Strauss’s article is more of a journal-entry than journalism. The blanket narrative of toxic masculinity is accepted without any oppositional viewpoints. There is a rhetoric in today's culture that has created a terrible linear projection for boys and men. It begins with the demonizing of boy behavior and the misrepresentation of the once harmless phrase "why can't boys be boys" and matriculates that phrase into the adult version. Toxic masculinity is a troubling term that uses a rhetoric of hysteria and fear to quantify the essence of maleness, from boy to man. We're now seeing it creep into youth sports. The overwhelming number of boys, men, girls, and women are not dangerous and not toxic. (And there is no reason to believe males and females do not possess the potential to be toxic in their own ways as a natural part of the human condition.)
The term toxic masculinity reminds me of the designation, interloper; a word used decades ago to associate fear and hysteria with the African American male presence. Someone who will come in and hurt one's women or invade one's space with their ways, as noted in literary works such as To Kill a Mockingbird, Raisin in the Sun, and the writings of great thinkers such as James Baldwin and Ralph Ellison. There is a bogeyman element to toxic masculinity used to promulgate a stereotype that assumes the worst. Toxic masculinity and interloper may seem exclusive to time and place, yet they are, however, linked to a common rhetoric designed to see the worst in inherent male behavior and presence. We've seen this in our history before, and it is ugly. Truly, truly, ugly. There are people of all genders who pollute the waters of life but so many more who provide the type of spiritual and emotional nourishment our children need.

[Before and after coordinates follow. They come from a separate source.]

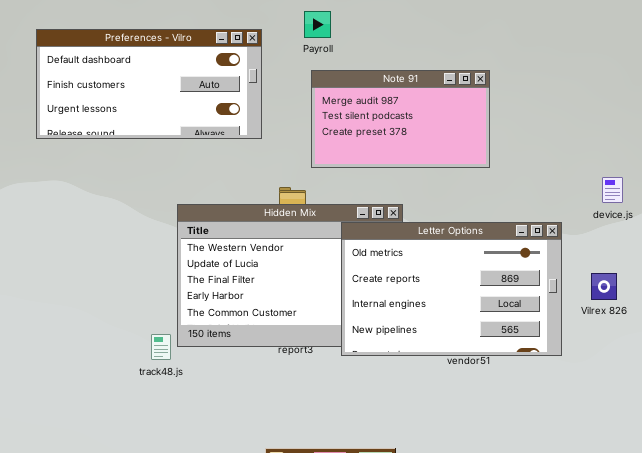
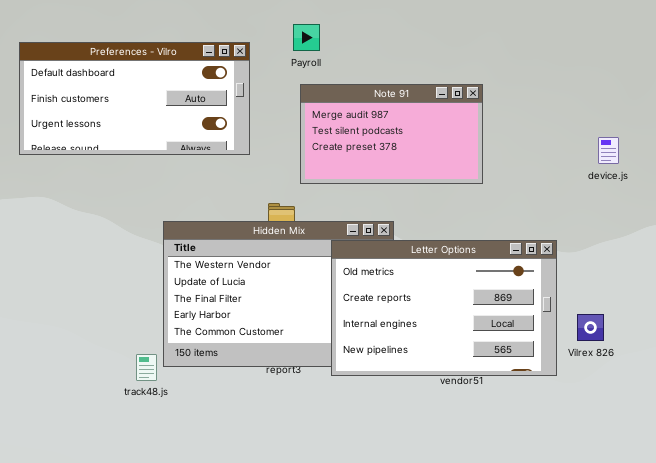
device.js: [602,177,623,203] -> [598,137,619,164], moved
Vilrex 826: [591,273,617,300] -> [577,314,604,341], moved

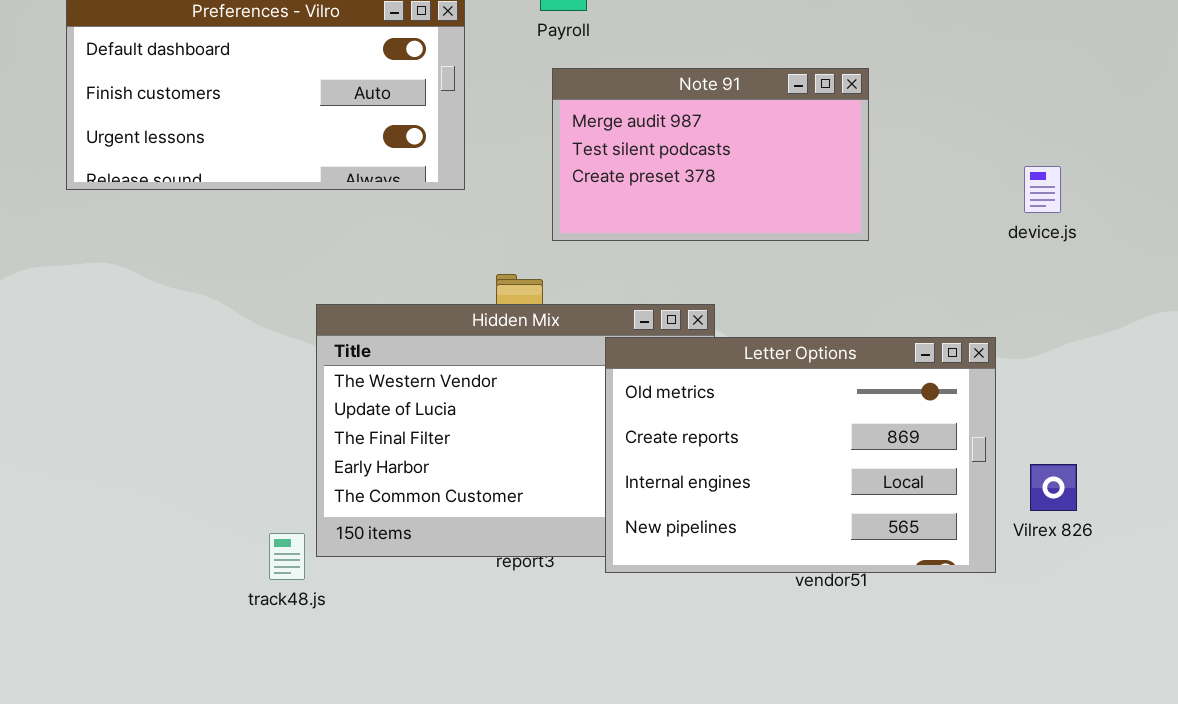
device.js: [598,137,619,164] -> [1024,166,1061,213], moved

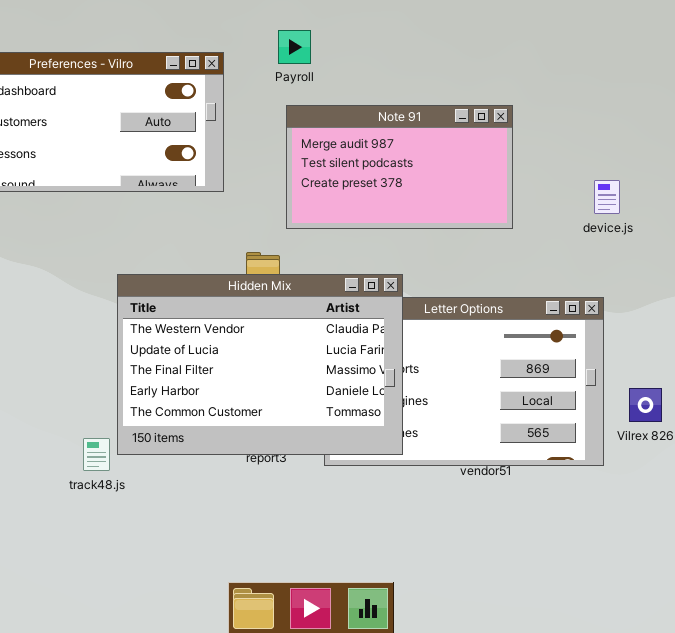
device.js: [1024,166,1061,213] -> [594,180,620,214], moved
Hidden Mix: [316,304,715,557] -> [117,274,403,455], raised

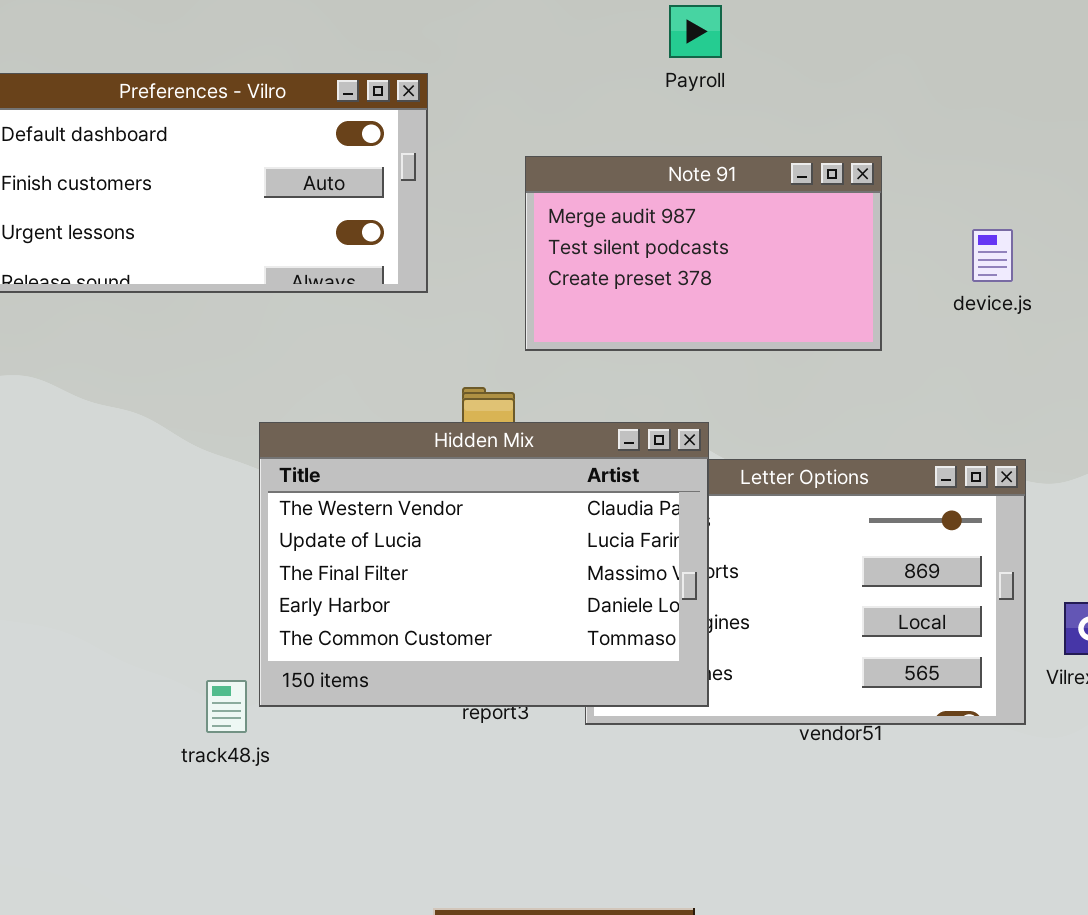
Payroll: [278,30,311,64] -> [669,5,722,58], moved
device.js: [594,180,620,214] -> [972,229,1013,282], moved

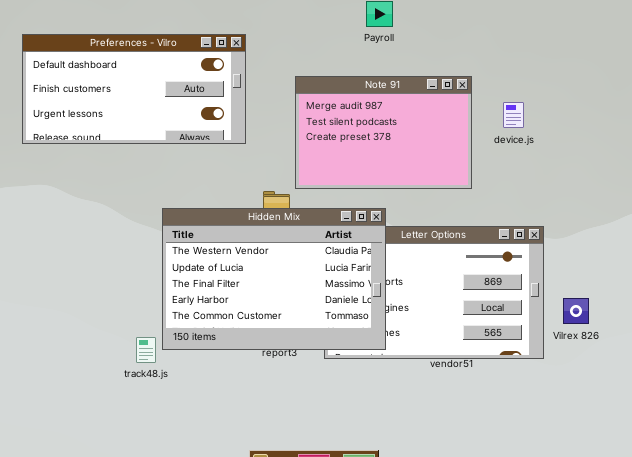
Note 91: [525,156,882,351] -> [295,76,472,189], resized
device.js: [972,229,1013,282] -> [503,102,524,128], moved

Strauss's article attempts to promote the idea that sports could use more female coaches, and that argument is valid if honest. Instead, Strauss facilitates a cultural association that links male coaches as toxic and female coaches as relationship oriented. It's just untrue and the article only contributes to the dishonesty associated with the male narrative in the public discourse. Saying we need more female coaches because male coaches are less capable is a troublesome view; a blanket statement on the state of manhood and as discriminatory as interloper and sexism. The narrative of toxic masculinity has become a culturally assimilated archetype that associates fear, hysteria, and maleness. Honest journalists should challenge that viewpoint.
I appreciate that my sons have had different types of coaches; some tough as nails and some exceedingly mild. Some I’ve grown to love and others I’ve grown indifferent toward. Life is full of challenges, rewards, let downs, and people of all sorts. And youth sports offer a tempered venue where boys and girls are introduced to the harder lessons of life and the aphorism of resilience, what doesn’t kill you makes you stronger.